Lil Wayne “Tha Carter III” Album Review
Here is a review of Lil Wayne’s upcoming album ‘Tha Carter III’ which is set to be released on June 10, 2008.Brett Johnson from The Associated Press basically said that the LP didn’t deliver.
More than most rappers, Lil Wayne is a master at self-mythologizing. Like his predecessors the Notorious B.I.G. and Jay-Z, Wayne claims of no longer writing down his lyrics before recording. Given the volume of record-stealing guest appearances and the flood of mixtapes since his last studio album, “Tha Carter II” (2005), that free-association songwriting approach seems all the more remarkable. So much so that he has claimed to be the best rapper alive.
Now with the release of “Tha Carter III,” Wayne attempts live up to his own hype, but falls short. The disc is a frustratingly uneven effort that’s filled safe songs aimed at commercial radio and a few quirky cuts that feature Wayne’s bizarre sense of humor and inflated opinion of his rap skills. The best of the latter is “A Milli,” a bizarre, breathless rundown of Wayne’s self-worth: “Threw the pencil and leak on the sheet of the tablet in my mind/Cause I don’t write (expletive) cause I ain’t got time/Cause my seconds, minutes, hours go to the all mighty dollar.” He gets conceptual on the jazzy, Swizz Beatz-produced “Dr. Carter,” on which he diagnoses and cures rap’s ailments.
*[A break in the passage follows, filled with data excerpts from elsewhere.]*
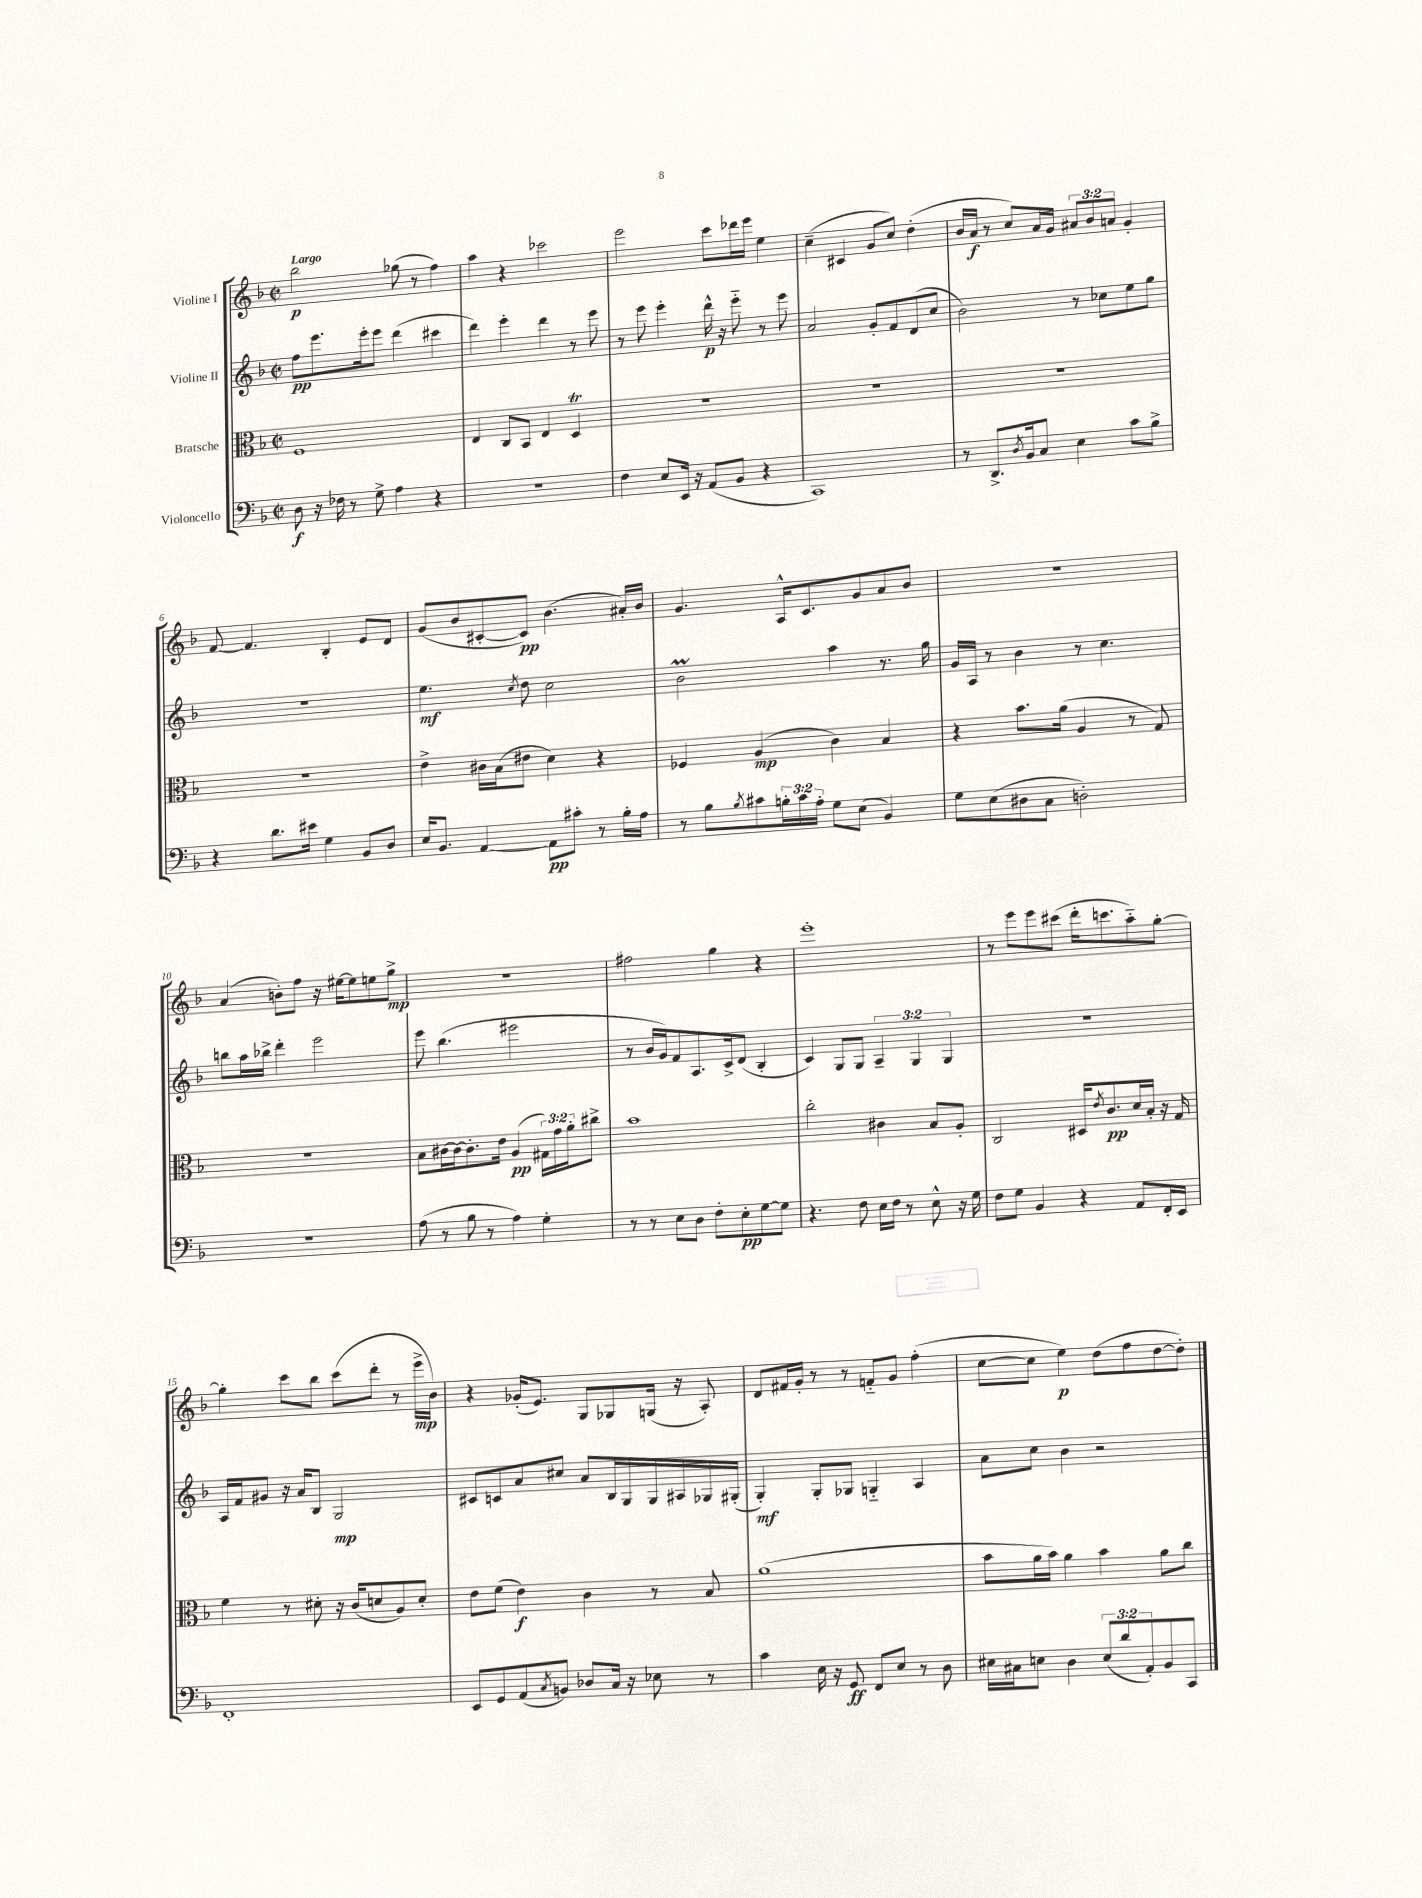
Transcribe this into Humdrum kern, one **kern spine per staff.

**kern	**kern	**kern	**kern
*staff4	*staff3	*staff2	*staff1
*clefF4	*clefC3	*clefG2	*clefG2
*k[b-]	*k[b-]	*k[b-]	*k[b-]
*M2/2	*M2/2	*M2/2	*M2/2
*met(c|)	*met(c|)	*met(c|)	*met(c|)
8D	1F	8ff	2bb-
16r	.	8.eee	.
16F-	.	.	.
8r	.	.	.
.	.	16eee'	.
8G^	.	8eee	.
4A	.	(4ddd	(8gg-
.	.	.	8r
4r	.	4ccc#	4ff)
=	=	=	=
1r	4E	4ddd)	4aa
.	8C	4eee'	4r
.	8BB-	.	.
.	4E	4ddd	2ccc-
.	4D	8r	.
.	.	8eee	.
=	=	=	=
4F	1r	8r	2eee
.	.	8eee	.
8E	.	4eee'	.
16EE	.	.	.
16r	.	.	.
(8AA	.	16ddd^^	8ccc
.	.	16r	.
8BB-	.	8eee'~	16ddd-
.	.	.	16eee
4r	.	8r	4ee
.	.	8eee	.
=	=	=	=
1CC)	1r	2a	(4cc~
.	.	.	4c#
.	.	8g'	8g
.	.	8f	8cc)
.	.	(8d	(4dd'
.	.	8cc	.
=	=	=	=
8r	1r	2b-)	16b-
.	.	.	16a
8.DD^	.	.	8r
.	.	.	8cc)
8qD	.	.	.
16BB-	.	.	.
8C	.	.	16a
.	.	.	16g
4E	.	8r	12a#
.	.	.	12b-
.	.	8cc-	.
.	.	.	12a
8c	.	8ee	4g'
8B-^	.	8gg	.
=	=	=	=
4r	1r	1r	[8f
.	.	.	4.f]
8.d	.	.	.
16e#	.	.	.
4G	.	.	4B-'
8BB-	.	.	8e
8D	.	.	8d
=	=	=	=
16E	4e^	4.ee	(8g
8.BB-	.	.	.
.	.	.	8b-
[4AA	16c#	.	[8c#'
.	(16B-	.	.
.	.	8qcc	.
.	8e#	8dd	8c#])
8AA]	4d)	2cc	(4.b-
8c#'	.	.	.
8r	4r	.	.
16B-'	.	.	16a#')
16A	.	.	16b-
=	=	=	=
8r	4F-	2b-	4.g
8B-	.	.	.
8qB-	.	.	.
8c#	(4A	.	.
24B'	.	.	16A^^
24c#	.	.	.
.	.	.	8.c
24A'	.	.	.
8G	4c)	4aa	.
(8E	.	.	8g
4BB-)	4B-	8.r	8a
.	.	.	8b-
.	.	16gg	.
=	=	=	=
8G	4r	16g	1r
.	.	16A	.
(8E	.	8r	.
8D#	8.b-	4b-	.
8C	.	.	.
.	(16a	.	.
2D')	4A	8r	.
.	.	4.cc	.
.	8r	.	.
.	8G)	.	.
=	=	=	=
1r	1r	8bb	(4a
.	.	16aa	.
.	.	16bb-^	.
.	.	4ddd'	8b')
.	.	.	8ff
.	.	2eee	16r
.	.	.	[16ee#
.	.	.	8ee#]
.	.	.	8ee
.	.	.	8gg^
=	=	=	=
(8A	8B-	8eee	1r
8r	[16c#	(4.bb-	.
.	16c#_	.	.
8B-	8.c#']	.	.
8r	.	.	.
.	16e	.	.
4A)	(4A	2eee#	.
4G'	24G#)	.	.
.	24g	.	.
.	24a'	.	.
.	8cc#^	.	.
=	=	=	=
8r	1b-	8r	2ff#
8r	.	16b-	.
.	.	16g)	.
8E	.	8f	.
8D	.	8.A	.
8F'	.	.	4gg
.	.	16c^	.
8E'	.	(8d	.
[8G	.	4B-'	4r
8G]	.	.	.
=	=	=	=
4.r	2cc'	4c)	1eee'
.	.	8G	.
8F	.	8G	.
16E	4c#	6A~	.
16F	.	.	.
8r	.	.	.
.	.	6G	.
8E^^	8B-	.	.
.	.	6G	.
16r	8A'	.	.
16G	.	.	.
=	=	=	=
8F	2C	1r	8r
8G	.	.	8eee
4BB-	.	.	8eee
.	.	.	(8ccc#
4r	16D#	.	16ddd'
.	8qe	.	.
.	8.c	.	8.ccc
8AA	16d	.	8aa'~)
.	16B-'	.	.
16FF'	16r	.	[8gg'
16EE	16G	.	.
=	=	=	=
1FF'	4f	16A	4gg']
.	.	16f	.
.	.	8g#	.
.	8r	16r	8ccc
.	.	16a	.
.	8d#'	8B-	8bb-
.	16r	2G	(8ccc
.	(16c	.	.
.	8d	.	8ddd'
.	8A)	.	8r
.	8d'	.	16eee^
.	.	.	16b-)
=	=	=	=
8EE	8e	8c#	4r
8GG	(8f	8c	.
(8AA	4e)	8a	(16g-'
.	.	.	8.e)
8qC	.	.	.
8BB)	.	8cc#	.
8D-	4c	8a	8G
16C	.	16B-	8G-
16r	.	16G	.
8E-	8r	16G	(16G
.	.	16A#	16r
8r	8B-	16G-	8A')
.	.	(16G#'	.
=	=	=	=
4c	(1a	4G')	8d
.	.	.	16f#
.	.	.	16g'
16E	.	8G'	8r
16r	.	.	.
8GG	.	8G-	8r
8FF	.	4G'~	8f'~
8E	.	.	8g
8r	.	4A	(4ff'
8D	.	.	.
=	=	=	=
16E#	8b-	8a	[8cc
16C#	.	.	.
8E	16a	8cc	8cc]
.	16b-)	.	.
4D	4a	4b-	4ee)
(12E	4b-	2r	(8dd
12d	.	.	.
.	.	.	8ff
12AA')	.	.	.
8BB-	8a	.	[8dd
8CC	8cc	.	8dd'])
==	==	==	==
*-	*-	*-	*-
Later Kanye West lends a soaring soul sample under Wayne’s staccato, twangy flow on “Let the Beat Build.” And on “Phone Home,” he channels E.T. in a semi-robotic cadence: “We are not the same/ I am a martian.”
However, it’s obvious that Wayne’s rap ambition is more dependent on radio play than true experimentation. Hence, there are Auto-Tuned throwaway ditties — “Got Money” with T-Pain and the ubiquitous first single, “Lollipop” featuring the late Static Major. And he further tempers the out-there moments with conventional R&B hooks and smoothed-out grooves — Robin Thicke, Bobby Valentino and Babyface all make appearances. Ultimately the gloss seems to dull Wayne’s potential to be one of rap’s true innovators.
CHECK OUT THIS TRACK: On the clever “Dr. Carter,” Wayne plays Dr. Phil urging rappers to “stand out like Andre 3K” and then offers to put “more vocab in your IV.”